Ausgewählter Auszug:
>>>>>
Kaffeehaus

Dienstag, 11. Januar 2011

Warum geht der Mensch ins Kaffeehaus? Oder ein Leben ohne Laumer - undenkbar!

Gleich in der ersten Woche des neuen Jahres stattete ich dem ehrwürdigen Café Laumer einen Besuch ab, denn wer weiß, wie lange man das noch kann, nachdem im letzten Jahr Insolvenz angemeldet werden musste. Es kommt mir vor, als ob viele Leute so denken, denn das Café ist gut besucht und das an einem Montag Abend. Die Besucher wollen diesem Ort, den sie genauso mögen, wie er ist, nämlich ungestylt und ein bisschen in die Jahre gekommen, die Treue halten. Das Café mit seinen graublau bezogenen Bänkchen, der Holztäfelung, die mit Bildern von kunstvollen Torten behängt ist, erscheint nicht nur mir ein Bollwerk gegen die technisierte Welt, die besonders im Westend, nah der Bankentürme, hinter jeder Ecke zu lauern scheint.
<<<<<
[Auszüge aus einem Datensatz]
>>>>>
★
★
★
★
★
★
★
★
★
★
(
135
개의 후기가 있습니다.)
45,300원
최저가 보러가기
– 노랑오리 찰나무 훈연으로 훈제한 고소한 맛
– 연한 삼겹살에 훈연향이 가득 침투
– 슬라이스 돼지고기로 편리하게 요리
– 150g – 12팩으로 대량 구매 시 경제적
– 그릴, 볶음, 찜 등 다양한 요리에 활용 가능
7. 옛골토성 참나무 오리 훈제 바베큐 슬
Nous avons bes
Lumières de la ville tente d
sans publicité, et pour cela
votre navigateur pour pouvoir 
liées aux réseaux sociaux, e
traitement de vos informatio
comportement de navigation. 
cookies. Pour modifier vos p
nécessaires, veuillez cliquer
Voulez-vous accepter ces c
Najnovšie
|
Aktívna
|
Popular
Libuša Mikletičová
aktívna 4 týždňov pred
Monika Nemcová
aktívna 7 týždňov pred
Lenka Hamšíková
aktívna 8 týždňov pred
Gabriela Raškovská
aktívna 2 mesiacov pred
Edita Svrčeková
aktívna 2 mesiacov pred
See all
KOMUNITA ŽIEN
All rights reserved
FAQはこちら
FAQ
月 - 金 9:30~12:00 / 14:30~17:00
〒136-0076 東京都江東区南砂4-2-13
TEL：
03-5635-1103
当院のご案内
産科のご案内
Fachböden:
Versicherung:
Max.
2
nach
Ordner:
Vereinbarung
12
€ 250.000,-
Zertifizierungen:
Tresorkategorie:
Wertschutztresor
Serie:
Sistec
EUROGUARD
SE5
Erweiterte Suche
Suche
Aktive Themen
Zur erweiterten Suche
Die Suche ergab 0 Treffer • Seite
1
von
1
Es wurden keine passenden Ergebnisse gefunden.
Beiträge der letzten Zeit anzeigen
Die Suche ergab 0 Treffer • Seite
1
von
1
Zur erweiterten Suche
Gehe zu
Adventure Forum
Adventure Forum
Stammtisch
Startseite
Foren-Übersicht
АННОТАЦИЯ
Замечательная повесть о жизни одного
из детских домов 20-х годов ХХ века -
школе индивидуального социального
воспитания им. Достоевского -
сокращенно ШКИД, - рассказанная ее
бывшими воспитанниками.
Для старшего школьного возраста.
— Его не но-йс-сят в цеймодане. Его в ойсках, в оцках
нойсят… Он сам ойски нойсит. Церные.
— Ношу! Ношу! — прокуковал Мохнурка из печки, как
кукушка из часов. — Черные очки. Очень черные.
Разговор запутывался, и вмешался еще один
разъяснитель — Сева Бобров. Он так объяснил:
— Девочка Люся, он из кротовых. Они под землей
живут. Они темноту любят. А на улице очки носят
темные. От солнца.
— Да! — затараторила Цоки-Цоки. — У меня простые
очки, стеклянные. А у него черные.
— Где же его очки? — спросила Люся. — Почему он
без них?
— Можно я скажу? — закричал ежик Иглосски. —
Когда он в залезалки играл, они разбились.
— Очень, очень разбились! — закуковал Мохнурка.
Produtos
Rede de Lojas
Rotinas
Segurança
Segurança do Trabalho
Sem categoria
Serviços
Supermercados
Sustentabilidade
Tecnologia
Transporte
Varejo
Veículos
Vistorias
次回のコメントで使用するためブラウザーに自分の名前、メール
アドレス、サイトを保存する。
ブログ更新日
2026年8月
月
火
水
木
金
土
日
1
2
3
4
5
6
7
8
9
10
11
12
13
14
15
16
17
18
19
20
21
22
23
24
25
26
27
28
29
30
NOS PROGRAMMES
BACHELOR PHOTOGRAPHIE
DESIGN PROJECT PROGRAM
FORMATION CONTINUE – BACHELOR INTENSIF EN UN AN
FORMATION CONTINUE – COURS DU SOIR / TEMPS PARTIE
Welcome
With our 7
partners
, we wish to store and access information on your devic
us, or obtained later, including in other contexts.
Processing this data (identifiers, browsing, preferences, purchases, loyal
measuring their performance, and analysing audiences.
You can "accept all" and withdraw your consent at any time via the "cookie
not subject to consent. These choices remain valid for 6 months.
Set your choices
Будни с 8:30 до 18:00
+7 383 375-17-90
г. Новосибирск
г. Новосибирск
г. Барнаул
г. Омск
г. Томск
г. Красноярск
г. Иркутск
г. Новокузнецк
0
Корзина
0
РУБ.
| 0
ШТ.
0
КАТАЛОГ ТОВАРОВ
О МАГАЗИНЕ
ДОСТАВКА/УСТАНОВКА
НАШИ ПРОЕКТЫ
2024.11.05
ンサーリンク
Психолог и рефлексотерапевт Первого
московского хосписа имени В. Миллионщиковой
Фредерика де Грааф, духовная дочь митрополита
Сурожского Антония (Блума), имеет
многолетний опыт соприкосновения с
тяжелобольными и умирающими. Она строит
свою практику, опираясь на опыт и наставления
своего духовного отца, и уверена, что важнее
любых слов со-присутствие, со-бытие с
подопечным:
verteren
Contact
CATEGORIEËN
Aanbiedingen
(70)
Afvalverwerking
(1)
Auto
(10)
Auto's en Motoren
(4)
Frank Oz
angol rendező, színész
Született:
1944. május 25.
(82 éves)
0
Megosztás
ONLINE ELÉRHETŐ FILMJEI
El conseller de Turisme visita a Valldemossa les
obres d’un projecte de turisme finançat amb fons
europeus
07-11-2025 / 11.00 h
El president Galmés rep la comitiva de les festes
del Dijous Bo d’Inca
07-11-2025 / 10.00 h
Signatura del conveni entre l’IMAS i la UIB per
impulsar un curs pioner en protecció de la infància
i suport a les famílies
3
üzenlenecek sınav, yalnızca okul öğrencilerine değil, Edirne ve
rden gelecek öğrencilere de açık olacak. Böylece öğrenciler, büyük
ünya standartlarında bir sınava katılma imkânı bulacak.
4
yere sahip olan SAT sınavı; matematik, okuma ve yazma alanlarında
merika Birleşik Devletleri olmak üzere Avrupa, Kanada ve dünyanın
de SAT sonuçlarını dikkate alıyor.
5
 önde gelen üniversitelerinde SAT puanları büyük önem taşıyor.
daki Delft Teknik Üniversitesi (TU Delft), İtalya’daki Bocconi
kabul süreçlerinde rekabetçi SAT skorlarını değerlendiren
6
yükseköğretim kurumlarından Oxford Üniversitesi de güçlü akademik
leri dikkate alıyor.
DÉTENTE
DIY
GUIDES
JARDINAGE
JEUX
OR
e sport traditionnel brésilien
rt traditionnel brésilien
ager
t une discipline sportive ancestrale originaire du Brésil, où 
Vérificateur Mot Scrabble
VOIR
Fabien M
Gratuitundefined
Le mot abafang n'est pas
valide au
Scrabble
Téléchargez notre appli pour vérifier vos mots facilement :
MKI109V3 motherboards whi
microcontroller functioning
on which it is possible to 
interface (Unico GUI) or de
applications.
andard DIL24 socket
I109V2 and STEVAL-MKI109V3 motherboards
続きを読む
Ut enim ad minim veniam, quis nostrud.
<<<<<
Deine Aufgabe: Schreib aus dem Text über das Café Laumer die Stelle von „Dienstag, 11. Januar“ bis „zu lauern scheint.“ Wort für Wort ab.

Die Lösung:
Dienstag, 11. Januar 2011

Warum geht der Mensch ins Kaffeehaus? Oder ein Leben ohne Laumer - undenkbar!

Gleich in der ersten Woche des neuen Jahres stattete ich dem ehrwürdigen Café Laumer einen Besuch ab, denn wer weiß, wie lange man das noch kann, nachdem im letzten Jahr Insolvenz angemeldet werden musste. Es kommt mir vor, als ob viele Leute so denken, denn das Café ist gut besucht und das an einem Montag Abend. Die Besucher wollen diesem Ort, den sie genauso mögen, wie er ist, nämlich ungestylt und ein bisschen in die Jahre gekommen, die Treue halten. Das Café mit seinen graublau bezogenen Bänkchen, der Holztäfelung, die mit Bildern von kunstvollen Torten behängt ist, erscheint nicht nur mir ein Bollwerk gegen die technisierte Welt, die besonders im Westend, nah der Bankentürme, hinter jeder Ecke zu lauern scheint.